(Passage shown)
Saturday, August 27, 2022

A Democracy, not a Republic

Also, local maximums

Democracy and Republic

I've just finished reading Gordon S. Wood’s The Radicalism Of The American Revolution. It's a stunning and strange history. I had no idea how different the democracy the founders created was from the republic they envisioned.

The republicanism of the pre-revolutionary period was a political philosophy based largely on the writings of the Romans Cato and Cicero. These were austere thinkers and very much critical of the Rome of their time. They laid out an ideal of citizenship which was never much followed, even by their own countrymen. The founders modeled themselves on these Roman social critics. They envisioned an elected government of educated gentlemen who would serve the common good, gentlemen of sufficient wealth to be without pecuniary interest and also sufficient leisure to govern without a salary. (Indeed, they regarded discussion of anything like a salary with disgust – to these aristocrats, working for a living was contemptible.)

Once the constitution was ratified, the system spun out of control. The founders had such limited predictive tools! Sociology, psychology, and economics had yet to be invented. They were remote from the centers of learning and their knowledge of the classical world they loved was limited and filtered through Enlightenment philosophy. Had they a better understanding of the classics, they might have foreseen it; in Rome, making money was a reason to take public office, and for every public-spirited Roman official, there were a dozen lining their pockets – these were the people Cato and Cicero inveighed against.
(End Passage shown)
Reproduce the passage on democracy and the republic from "A Democracy, not" to "republic they envisioned.".
(The data)
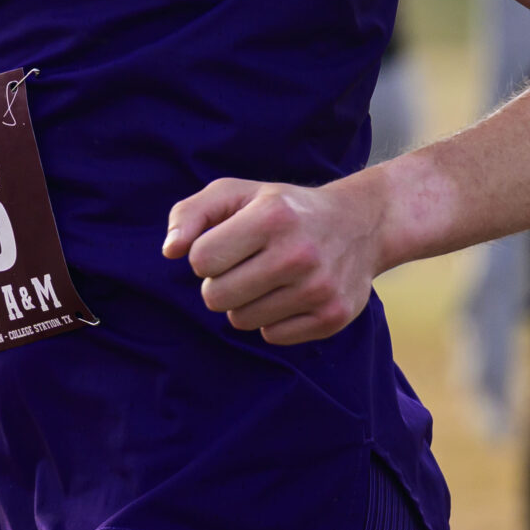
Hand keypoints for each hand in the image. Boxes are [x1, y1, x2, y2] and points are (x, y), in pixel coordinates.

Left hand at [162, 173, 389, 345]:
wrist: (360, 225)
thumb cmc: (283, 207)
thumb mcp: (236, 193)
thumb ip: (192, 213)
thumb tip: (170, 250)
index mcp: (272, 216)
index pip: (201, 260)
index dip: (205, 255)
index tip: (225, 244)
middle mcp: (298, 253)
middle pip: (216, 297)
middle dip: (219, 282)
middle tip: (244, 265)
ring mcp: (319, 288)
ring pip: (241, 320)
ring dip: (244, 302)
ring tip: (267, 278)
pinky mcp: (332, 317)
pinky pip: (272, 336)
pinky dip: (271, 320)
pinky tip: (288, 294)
(End The data)
__Response to the exercise__.
A Democracy, not a Republic

Also, local maximums

Democracy and Republic

I've just finished reading Gordon S. Wood’s The Radicalism Of The American Revolution. It's a stunning and strange history. I had no idea how different the democracy the founders created was from the republic they envisioned.